Sugary Nutrient Drinks In Hospitals Aren't Helping Anyone

(infinity_studio/Flickr)Laid-up in the hospital?

In hospital food news: hospital food is still terrible and often lacking in nutrition. When a patient has trouble eating it, nutrient drinks and meal replacement beverages like Ensure and and Boost may seem like a logical way to take in enough calories. But one doctor took to The New York Times to point out the clear deficiencies in these products — and not for the first time. He also offers a proactive solution: actual smoothies.

Dr. Dave Lieberman is a resident in internal medicine-primary care at the Hospital of the University of Pennsylvania, and the co-author of a book on medical nutrition. He recounts his experience of inspecting the nutrition facts on the labels of his patients' meal replacement drinks. This genre of beverage, made by companies like Nestlé and Abbott, became popular in the early 1980s. This was largely before the probiotic, immunity-boosting and protein-rich nature of yogurt caused its steady rise in popularity as a health food. Armed with with robust advertising campaigns and little in the way of competition, nutrient drinks quickly dominated the protein supplement market.

While Ensure and Boost do contain dozens of vitamins and minerals crucial to peak body performance, take a gander at their top six ingredients: water, corn maltodextrin, sugar, milk protein concentrate, canola oil and soy protein isolate. That's a lot of corn and soy, which the Times brought to light in 1997. Abbott Laboratories, which makes Ensure, was subsequently charged with making false and unsubstantiated claims about doctors' recommendations for their product — particularly in suggesting that otherwise healthy people consume them for extra nutrients. The Washington-based Center for Science in the Public Interest even declared Ensure's false claims "the most misleading food ad" of the year.

Worse still for these drinks' reputations: what goes into the force-feeding tubes of prisoners on hunger strikes? Is that the caliber of calorie that hospital patients, especially the elderly and frail, should depend on to heal their bodies and improve their quality of life? "Food has the potential to be some of the best medicine. But not food like this," says Lieberman.

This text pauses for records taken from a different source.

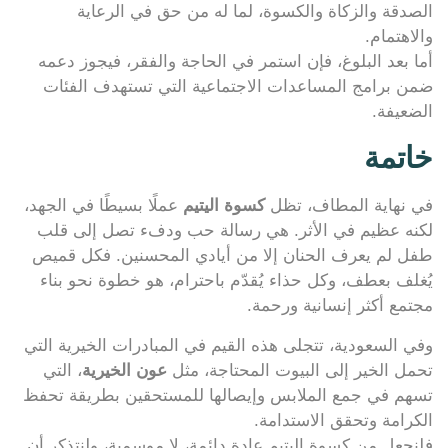
الصدقة والزكاة والكسوة، لما له من حق في الرعاية
والاهتمام.
أما بعد البلوغ، فإن استمر في الحاجة والفقر، فيجوز دعمه
ضمن برامج المساعدات الاجتماعية التي تستهدف الفئات
الضعيفة.
خاتمة
في نهاية المطاف، تظل
كسوة اليتيم
عملًا بسيطًا في الجهد،
لكنه عظيم في الأثر. هي رسالة حب ودفء تصل إلى قلب
طفل لم يعرف الحنان إلا من أيادي المحسنين. فكل قميص
يُغلف بعطف، وكل حذاء يُقدّم باحترام، هو خطوة نحو بناء
مجتمع أكثر إنسانية ورحمة.
وفي السعودية، تتجلى هذه القيم في المبادرات الخيرية التي
تحمل الخير إلى البيوت المحتاجة، مثل
عون الخيرية
، التي
تسهم في جمع الملابس وإيصالها للمستحقين بطريقة تحفظ
الكرامة وتحقق الاستدامة.
فلنجعل من كسوة اليتيم عادة دائمة، لا موسمية، ولنتذكر أن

His suggestion is simple, viable and smart: customized smoothies, fresh from the kitchen. In an ideal world, he says, "...hospital food services would use yogurt or nut milks as the base for freshly made smoothies and add nutrient-dense items like avocado, berries, spinach or peanut butter."

Wouldn't that be expensive, restricted to "luxury and boutique health care facilities?" Not necessarily: hospitals are one of many places where rescued "ugly" produce can find a new home. A simple chart could inform kitchen staff which vitamins and other crucial micronutrients like selenium, magnesium, folate and beta-carotene are good for boosting a particular patient's condition. And unlike Boost and Ensure, which taste like flavored milk mixed with ...well, gritty canola oil, berry-avocado-peanut butter smoothies are delicious by nature.